Videos like this one come across as more of a fashion show than anything else. With not much of a plot in place, the director figures that they may as well dress up in the latest overpriced fashions. Wardrobe changes like this can be downright distracting. I’ve seen this theme in countless rock and metal videos of the late 80s and early 90s. Oddly enough, one of the first times I remember seeing this was in Dream Theater’s “Take The Time” video. It goes without saying that this was well before they learned that their heroes in Yes and Rush didn’t build their cult followings by playing to a bunch of salivating sorority sisters. It would take more than a flashy shirt or two to get young women to wrap their heads around Tales from Topographic Oceans.
Aside from this, we are also treated to quite a fetching blonde women woven throughout the video as the sole actress.

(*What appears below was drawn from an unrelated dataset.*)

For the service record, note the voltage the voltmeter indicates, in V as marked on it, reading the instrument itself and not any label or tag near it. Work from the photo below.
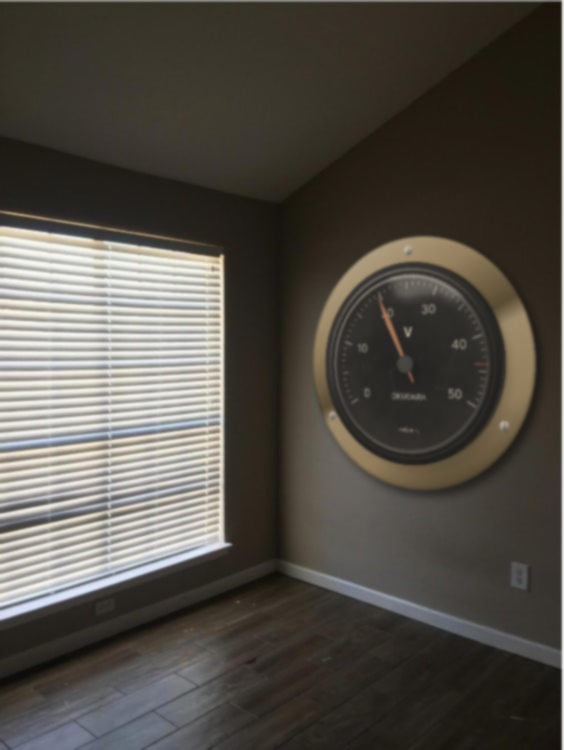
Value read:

She appears faded too far in the background for my liking. I’m not saying she has to go all “Girls, Girls, Girls” on us. I appreciate her classy sense of fashion. I literally mean she gets lost in a few of these shots. I had to watch the video at least five time before I saw her leaning against an amplifier. It gave off a bit of a Three Men and a Baby ghost vibe.
A ghost theory could actually make sense in the context of this video. I’m no English major, but this song definitely has the makings of a breakup song to me. What reason would this broad have to hang around on a multi-day video shoot to listen to some guy bash her? And are those papers that are blowing across the set his failed attempts at writing this song? So that would mean she’s even sitting in on the composition phase of this project. She’d either have to be a ghost checking in on her former lover, or she’s as thick as a brick. This video could be weeks in the making for all we know, considering that Kip has gone through more image changes here than Madonna. She’s been wearing the same dress, mind you, but I don’t think ghosts need to change clothes like the living do. They either keep the outfit that they die in, or choose their favourite clothes to wear to leave the best impression they can on those they are haunting. They never modernize their look or wardrobe. They’re pretty much only capable of moving furniture around or looking sad.
On that note, there’s plenty of crying being done by this woman. I hope that these are actually genuine tears, and she was hired for her ability to tear up on command. I’d hate to think they passed up the next Meryl Streep just to hastily slap together a promo video. This closeup of her crying was pretty much the only mandatory thing required in terms of performance, yet I’m not quite buying it from this woman. The ladies in Robert Palmer’s videos showed more compelling emotional range than this.
The video just kind of fizzles out at the end, as we see this woman overlooking a pool while Kip struggles to swim. This leads me to believe that she didn’t do enough crying to fill this pool with her own tears. Tears are salty, so I’d think the resulting salt water would potentially make it easier for him to swim. I’m no scientist though, and the fine folks at MythBusters told me that they wouldn’t indulge in theories derived from hair metal videos.
I’ll safely assume that the final act of the video is to give us insight on the couple’s breakup, but the details are a bit sketchy. All I can conclude for certain is that she finally got sick of being with the type of guy that jumps into pools at parties while fully clothed.